• _Action item_: Faithfully repeat each entry below, minus the pictures.

== Records supplied

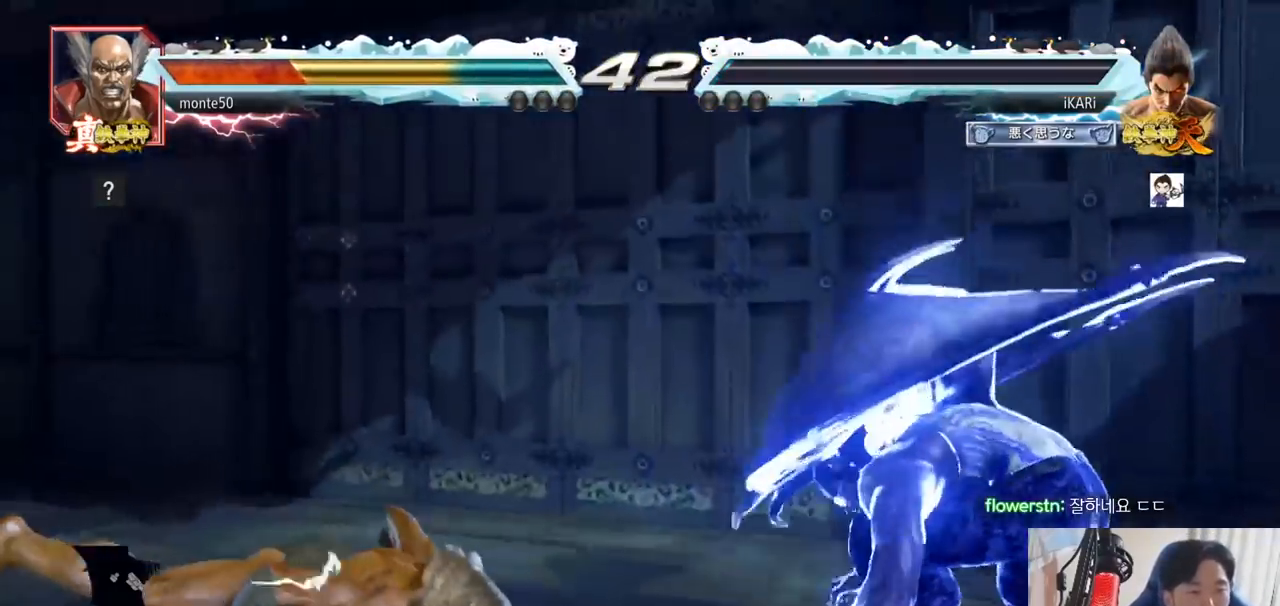
Gameplay with a controller (arcade stick); each line is a JSON object with the inputs held at the frame after it. "events" lists button and stick changes between this image and that frame as [ms after this image, input, new state], when the widget could be followed in between. Not read: L3 R3.
{"buttons": [], "left_stick": "left", "events": [[267, "left_stick", "left"]]}
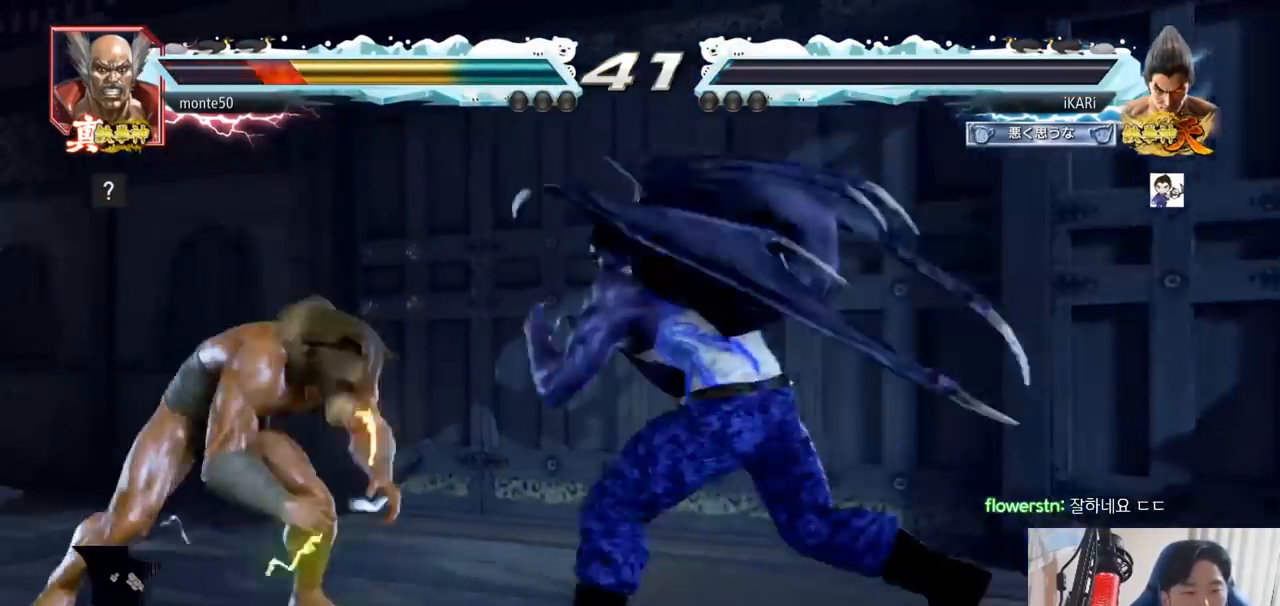
{"buttons": [], "left_stick": "left", "events": [[33, "left_stick", "center"], [133, "left_stick", "right"], [234, "left_stick", "left"], [300, "CIRCLE", "down"], [367, "CIRCLE", "up"], [417, "TRIANGLE", "down"], [434, "TRIANGLE", "up"]]}
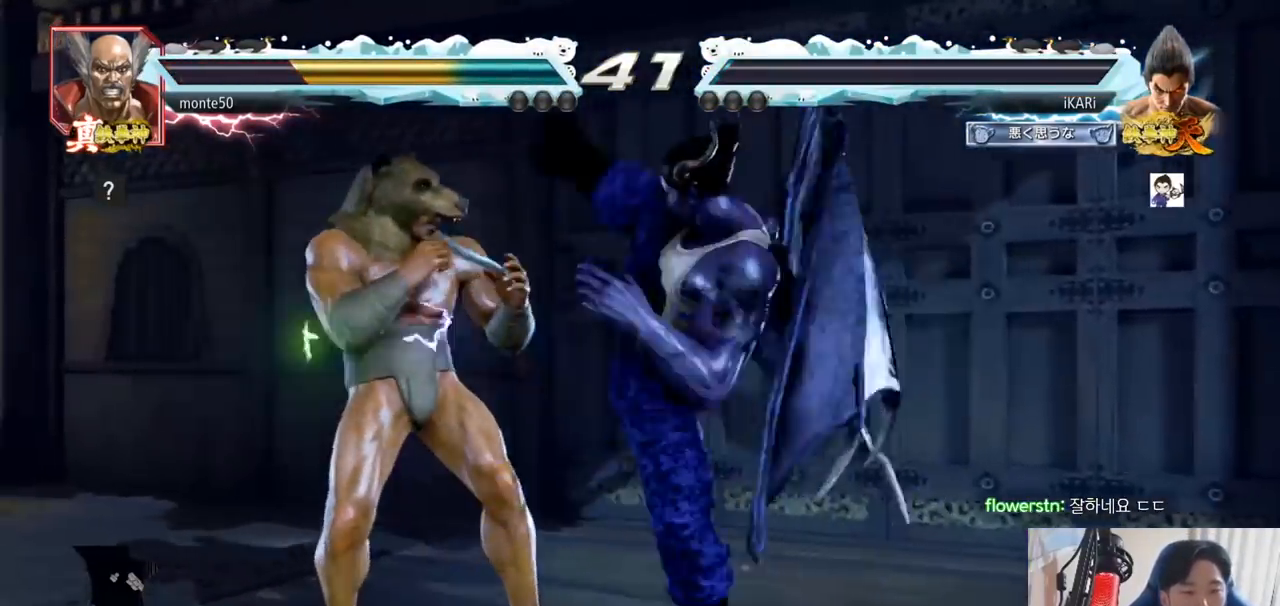
{"buttons": [], "left_stick": "center", "events": [[17, "left_stick", "center"]]}
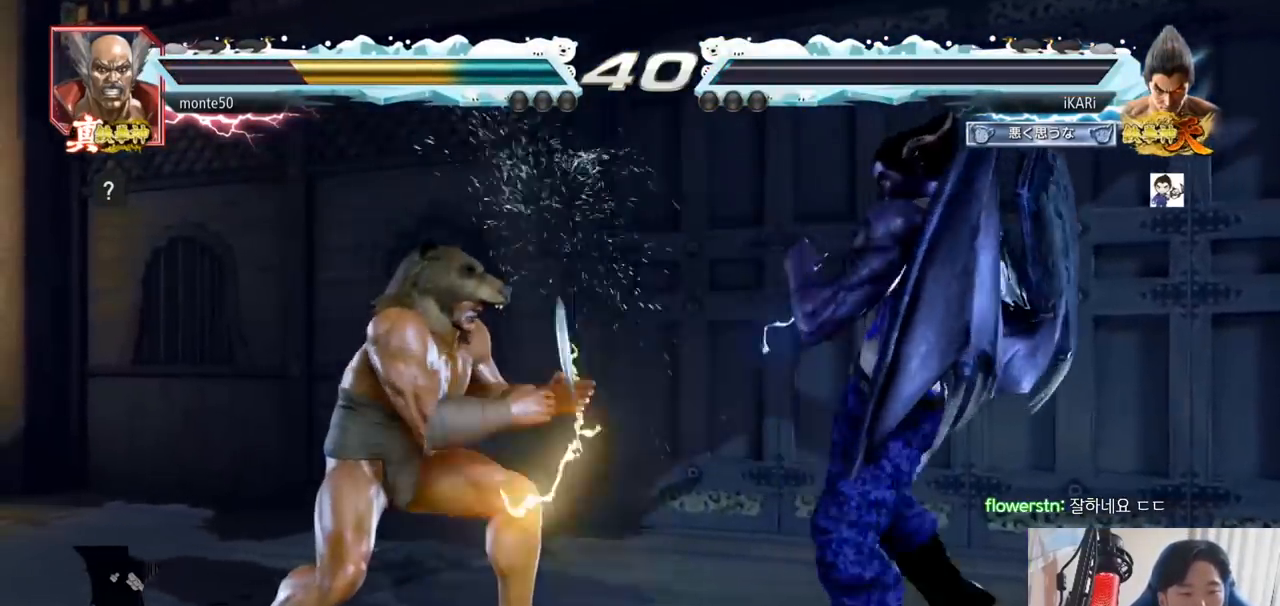
{"buttons": [], "left_stick": "center", "events": [[50, "left_stick", "down"], [67, "TRIANGLE", "down"], [100, "TRIANGLE", "up"], [100, "left_stick", "center"]]}
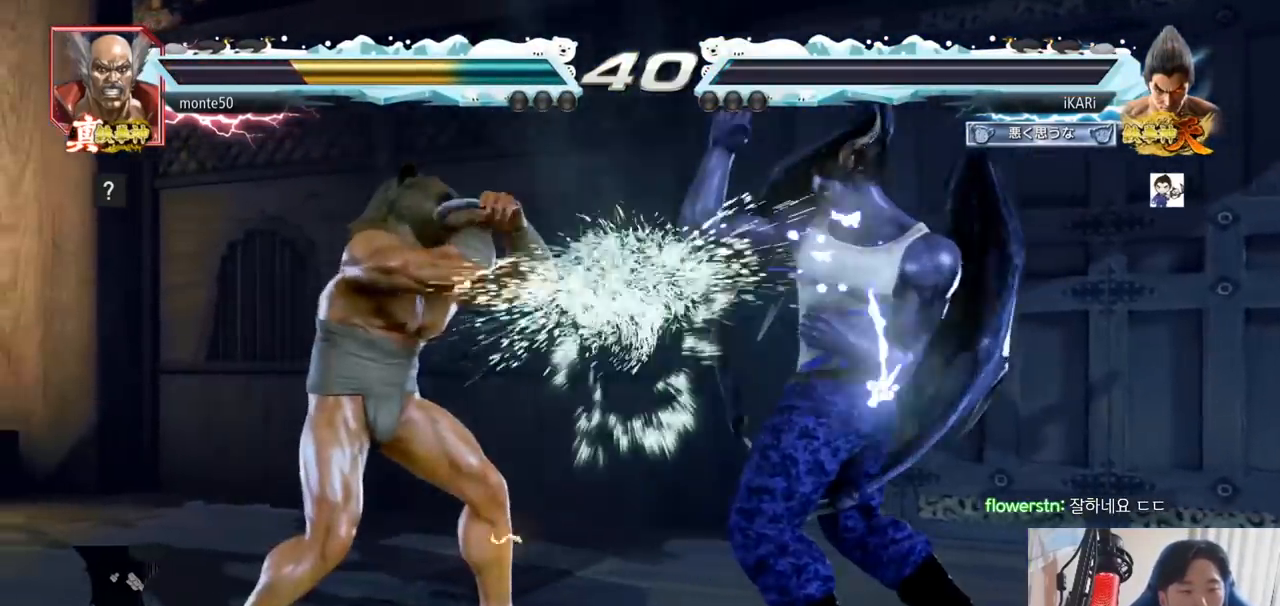
{"buttons": [], "left_stick": "right", "events": [[184, "left_stick", "right"]]}
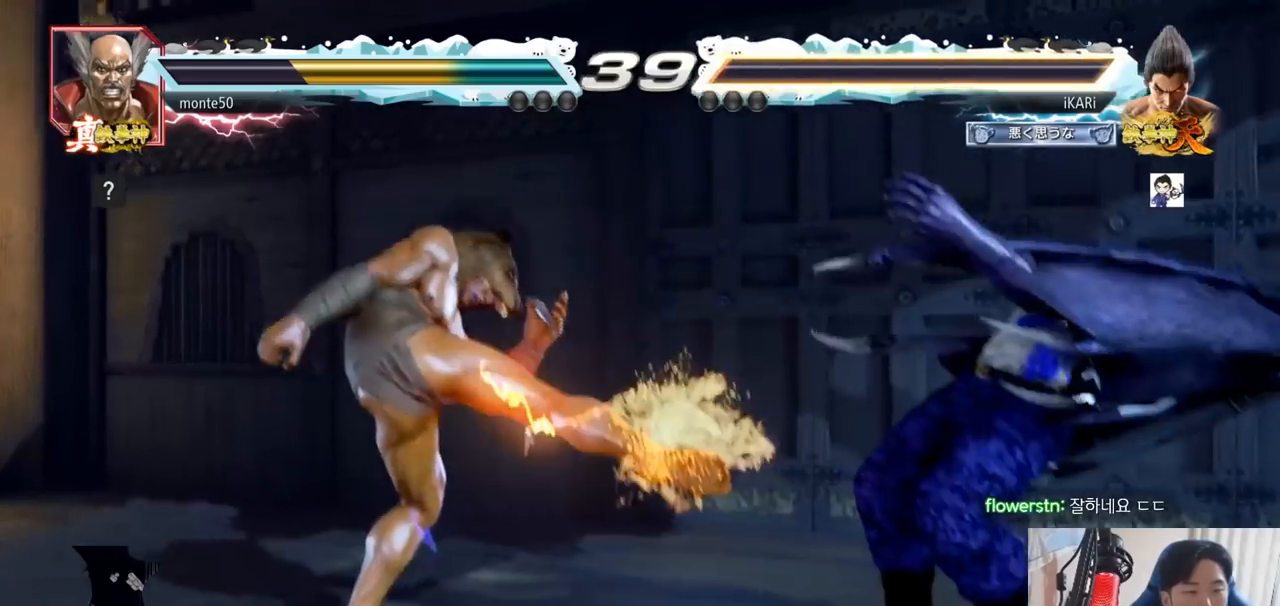
{"buttons": [], "left_stick": "center", "events": [[67, "left_stick", "center"]]}
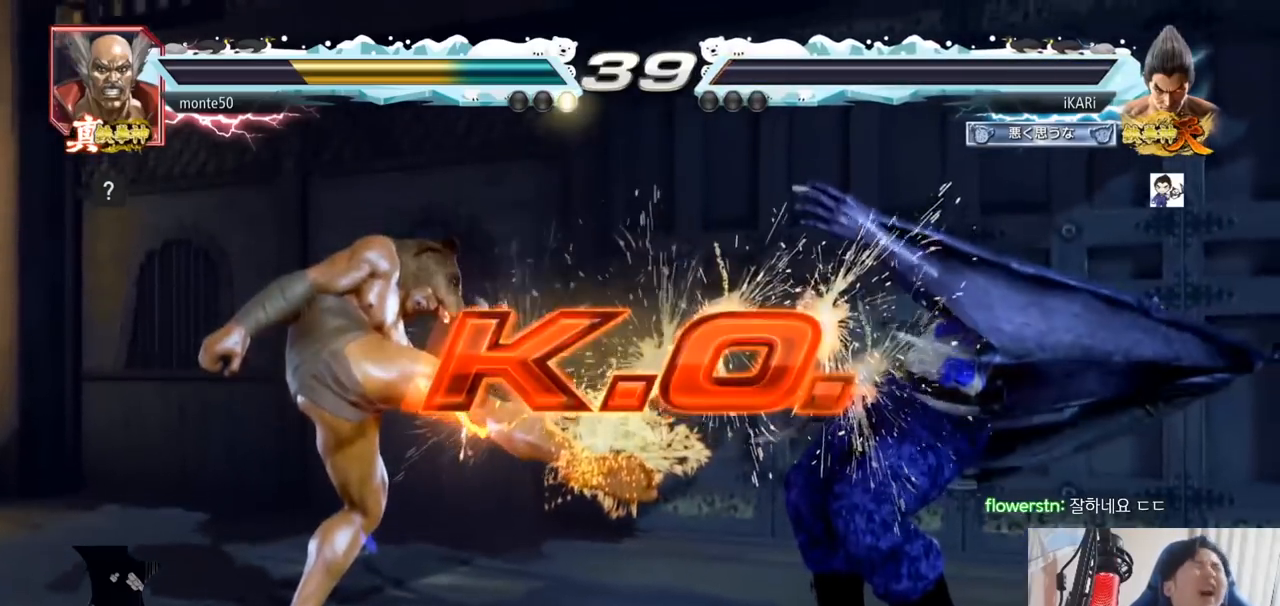
{"buttons": [], "left_stick": "center", "events": []}
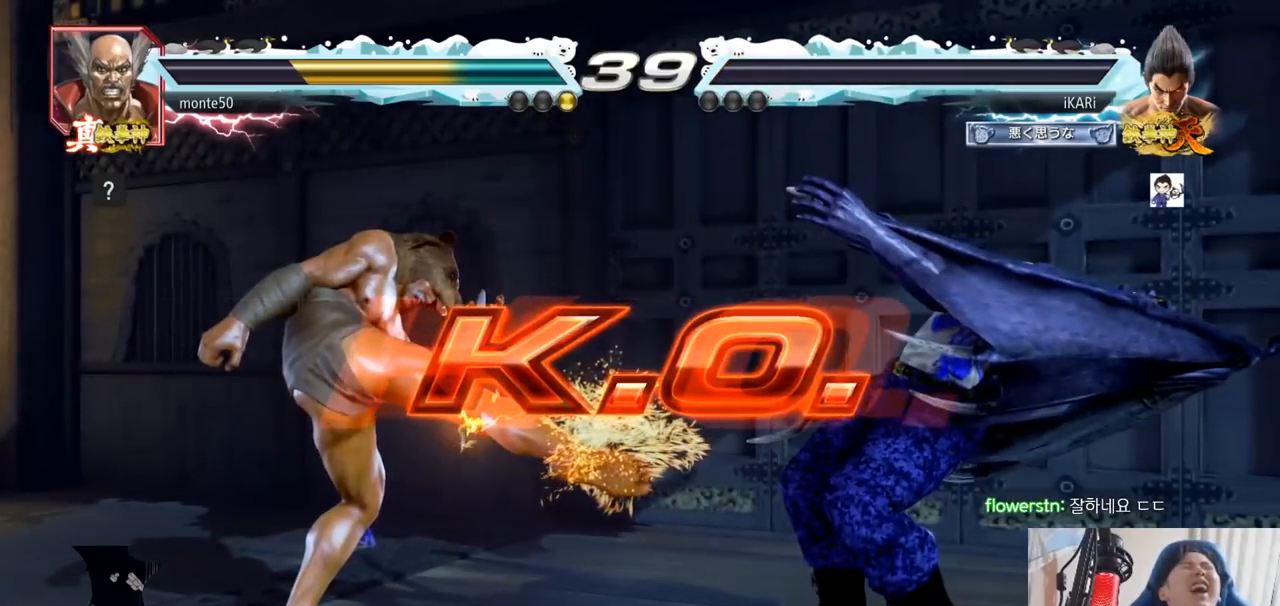
{"buttons": [], "left_stick": "center", "events": []}
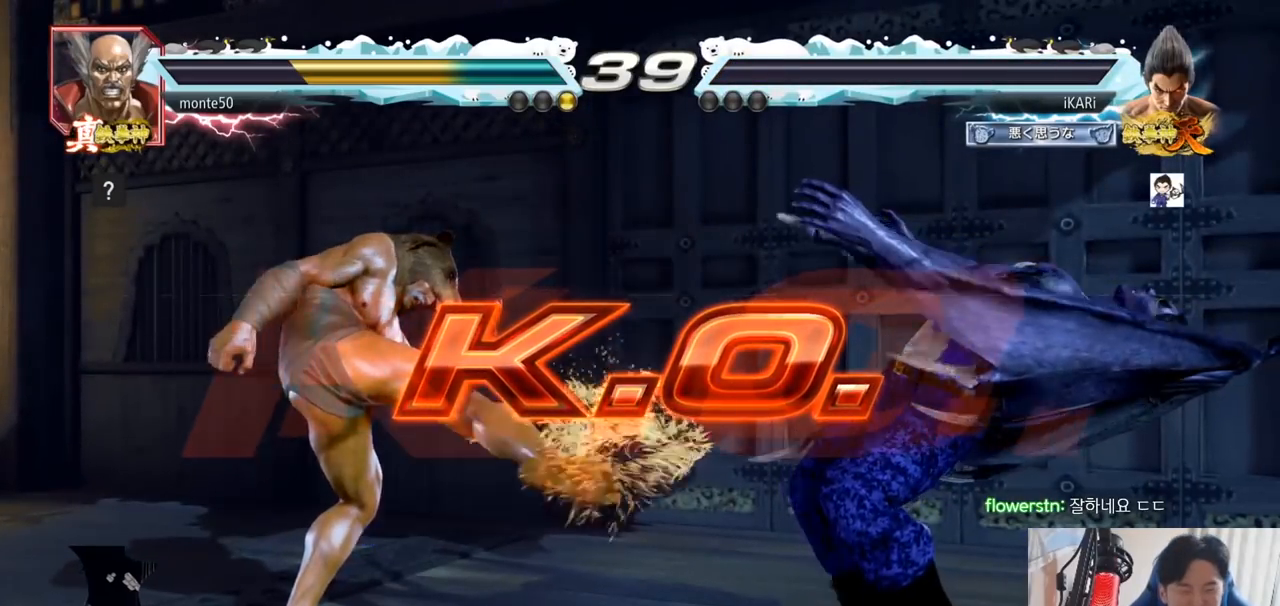
{"buttons": [], "left_stick": "center", "events": []}
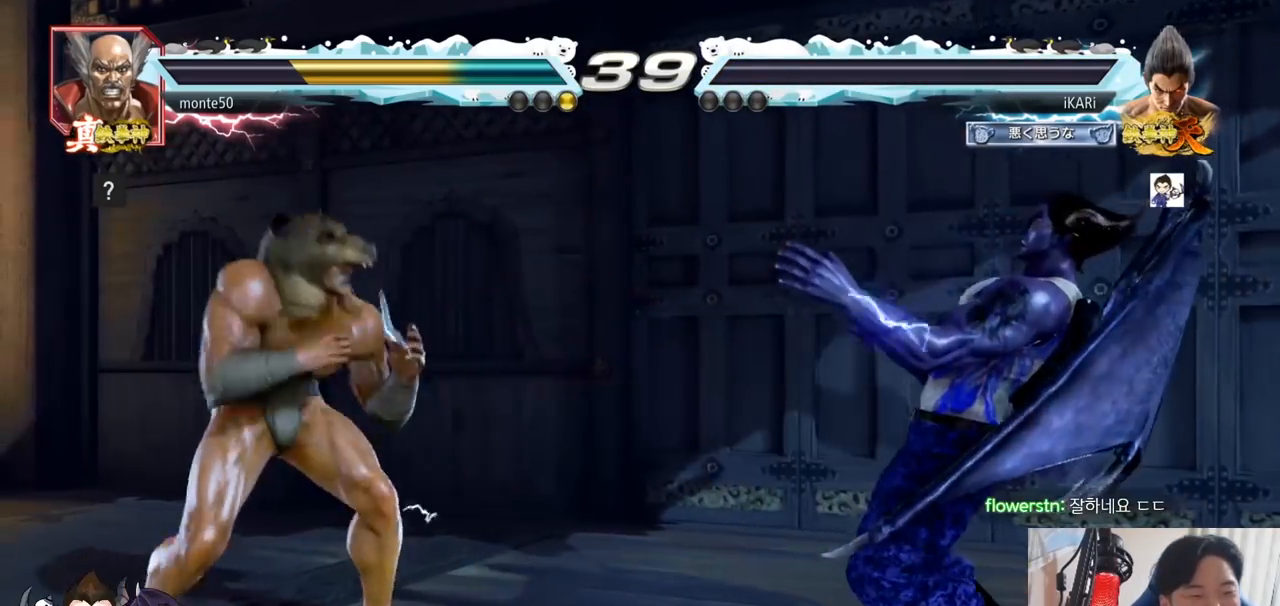
{"buttons": [], "left_stick": "center", "events": []}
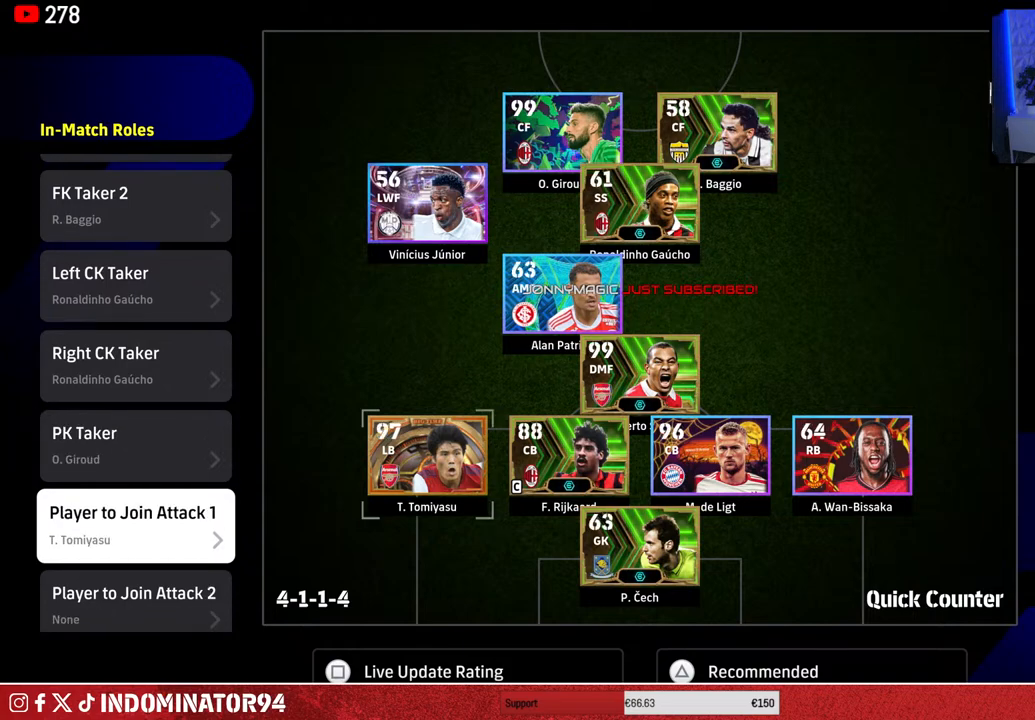
Gameplay with a controller (PlayStation layout); each line is a JSON object with the inputs held at the frame after it. "events" lists button and stick changes between this image and that frame as [ms after this image, input, new state], when the widget could be followed in between.
{"buttons": [], "left_stick": "center", "right_stick": "center", "events": []}
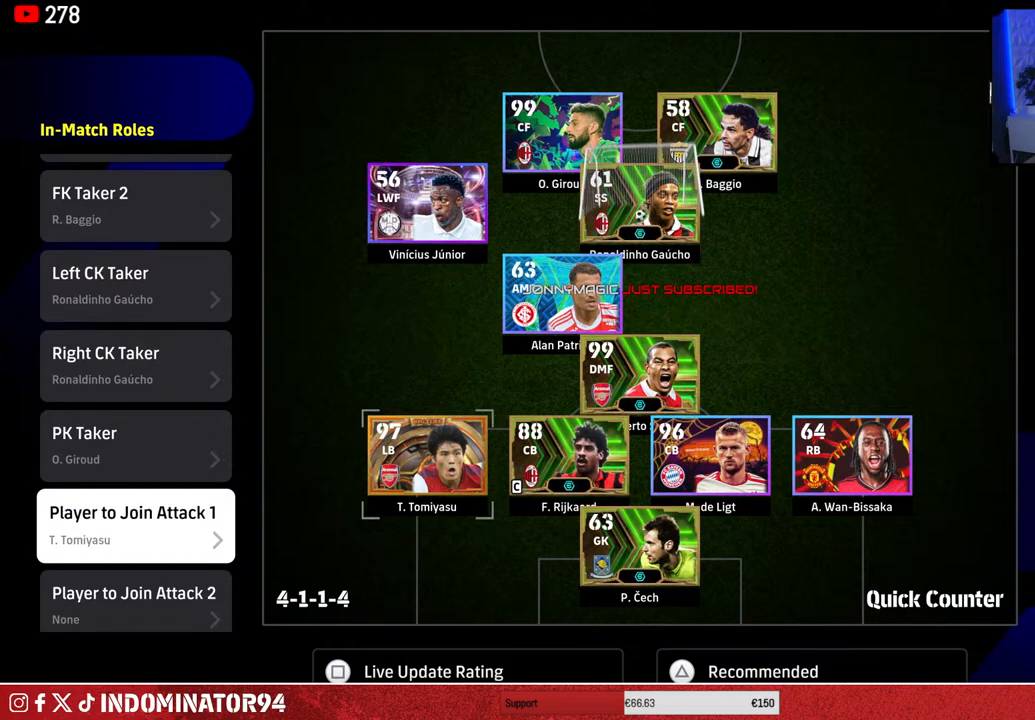
{"buttons": [], "left_stick": "center", "right_stick": "center", "events": []}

====

• _Result_:
Gameplay with a controller (arcade stick); each line is a JSON object with the inputs held at the frame after it. "events" lists button and stick changes between this image and that frame as [ms after this image, input, new state], when the widget could be followed in between. Not read: L3 R3.
{"buttons": [], "left_stick": "left", "events": [[267, "left_stick", "left"]]}
{"buttons": [], "left_stick": "left", "events": [[33, "left_stick", "center"], [133, "left_stick", "right"], [234, "left_stick", "left"], [300, "CIRCLE", "down"], [367, "CIRCLE", "up"], [417, "TRIANGLE", "down"], [434, "TRIANGLE", "up"]]}
{"buttons": [], "left_stick": "center", "events": [[17, "left_stick", "center"]]}
{"buttons": [], "left_stick": "center", "events": [[50, "left_stick", "down"], [67, "TRIANGLE", "down"], [100, "TRIANGLE", "up"], [100, "left_stick", "center"]]}
{"buttons": [], "left_stick": "right", "events": [[184, "left_stick", "right"]]}
{"buttons": [], "left_stick": "center", "events": [[67, "left_stick", "center"]]}
{"buttons": [], "left_stick": "center", "events": []}
{"buttons": [], "left_stick": "center", "events": []}
{"buttons": [], "left_stick": "center", "events": []}
{"buttons": [], "left_stick": "center", "events": []}
Gameplay with a controller (PlayStation layout); each line is a JSON object with the inputs held at the frame after it. "events" lists button and stick changes between this image and that frame as [ms after this image, input, new state], when the widget could be followed in between.
{"buttons": [], "left_stick": "center", "right_stick": "center", "events": []}
{"buttons": [], "left_stick": "center", "right_stick": "center", "events": []}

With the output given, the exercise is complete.